2.       In Hinayana Buddhism, the “Low Vehicle”, the “sacrifice of the feminine” is carried out with the help of meditation. The Hinayana monk fears and dreads women, and attempts to escape them. He also makes use of meditative exercises to destroy and transcend life, nature and the soul. In this phase the bearer of androcentric power is the is the ascetic holy man or Arhat.

3.       In Mahayana, the “Great Vehicle”, flight from women is succeeded by compassion for them. The woman is to be freed from her physical body, and the Mahayana monk selflessly helps her to prepare for the necessary transformation, so that she can become a man in her next reincarnation. The feminine is thus still considered inferior and despicable, as that which must be sacrificed in order to be transformed into something purely masculine. In both founding philosophical schools of Mahayana Buddhism (Madhyamika and Yogachara), life, nature, the body and the soul are accordingly sacrificed to the absolute spirit (citta). The bearer of androcentric power in this phase is the “Savior” or Bodhisattva.

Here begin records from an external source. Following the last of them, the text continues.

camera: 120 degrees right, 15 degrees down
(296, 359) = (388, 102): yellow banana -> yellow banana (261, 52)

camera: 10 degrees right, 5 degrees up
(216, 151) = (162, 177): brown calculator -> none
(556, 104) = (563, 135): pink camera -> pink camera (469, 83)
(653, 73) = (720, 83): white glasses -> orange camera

4.       In Tantrism or Vajrayana, the tantric master (yogi) exchanges compassion with the woman for absolute control over the feminine. With sexual magic rites he elevates the woman to the status of a goddess in order to subsequently offer her up as a real or symbolic sacrifice. The beneficiary of this sacrifice is not some god, but the yogi himself, since he absorbs within himself the complete life energy of the sacrifice. This radical Vajrayana method ends in an apocalyptic firestorm which consumes the entire universe within its flames. In this phase the bearer of androcentric power is the “Grand Master” or Maha Siddha.

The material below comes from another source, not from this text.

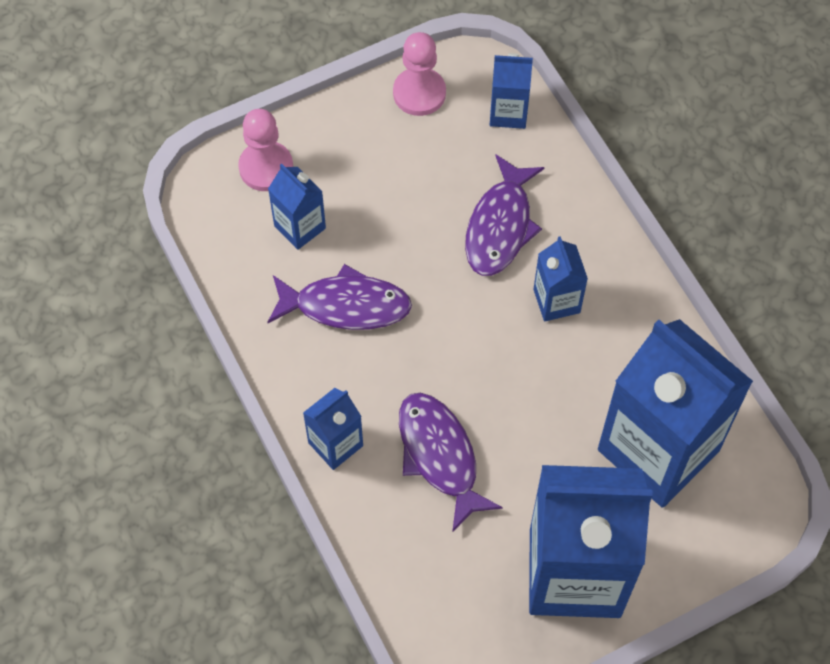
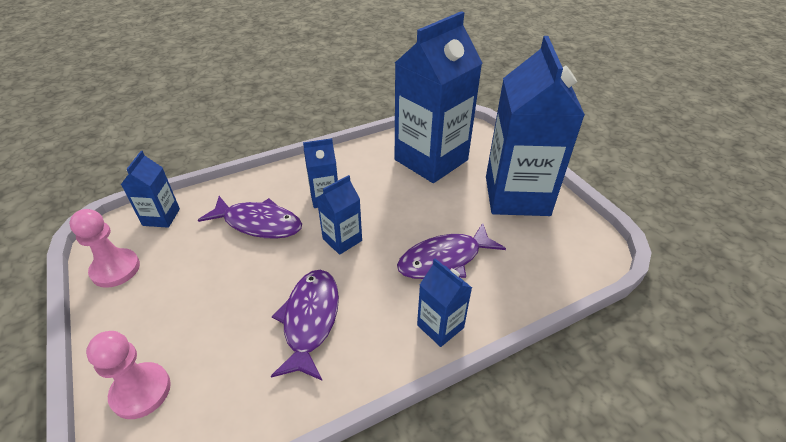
camera: 90 degrees left, 20 degrees down
(300, 227) = (220, 358): blue carton -> blue carton (342, 240)

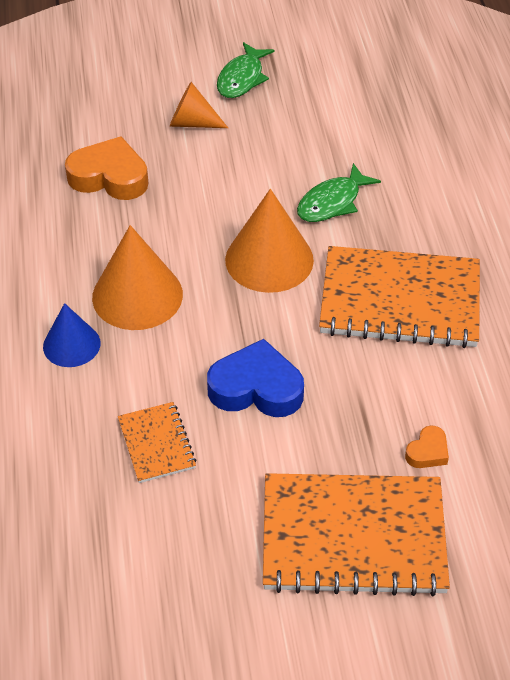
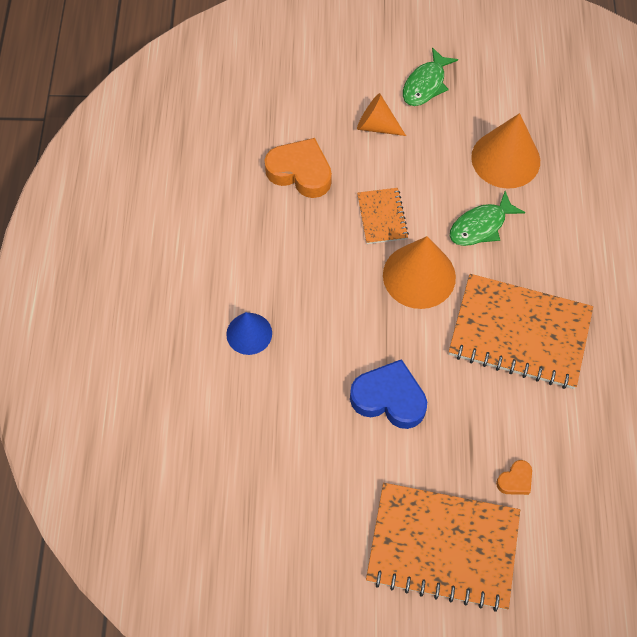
camera: 10 degrees right, 15 degrees up
(137, 295) = (307, 294): orange cone -> orange cone (505, 159)
(157, 444) = (303, 437): orange notebook -> orange notebook (382, 217)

If, as the adherents of Buddhist Tantrism claim, a logic of development pertains between the various stages of Buddhism, then this begins with a passive origin (Hinayana), switches to an active/ethical intermediary stage (Mahayana), and ends in an aggressive/destructive final phase (Tantrayana). The relationship of the three schools to the feminine gender must be characterized as fugitive, supportive and destructive respectively.


Should our hypothesis be borne out by the presentation of persuasive evidence and conclusive argumentation, this would lead to the verdict that in Tantric Buddhism we are dealing with a misogynist, destructive, masculine philosophy and religion which is hostile to life — i.e., the precise opposite of that for which it is trustingly and magnanimously welcomed in the West, above all in the figure of the Dalai Lama.


The “sacrifice” of Maya: The Buddha legend

Even the story of the birth of the historical Buddha Shakyamuni exhibits the fundamentally negative attitude of early Buddhism towards the sexual sphere and toward woman. Maya, the mother of the Sublimity, did not conceive him through an admixture of masculine and feminine seed, as usual in Indian thought, nor did he enter the world via the natural birth channel. His conception was occasioned by a white elephant in a dream of Maya’s. The Buddha also miraculously left his mother’s womb through the side of her hip; the act of birth thus not being associated with any pain.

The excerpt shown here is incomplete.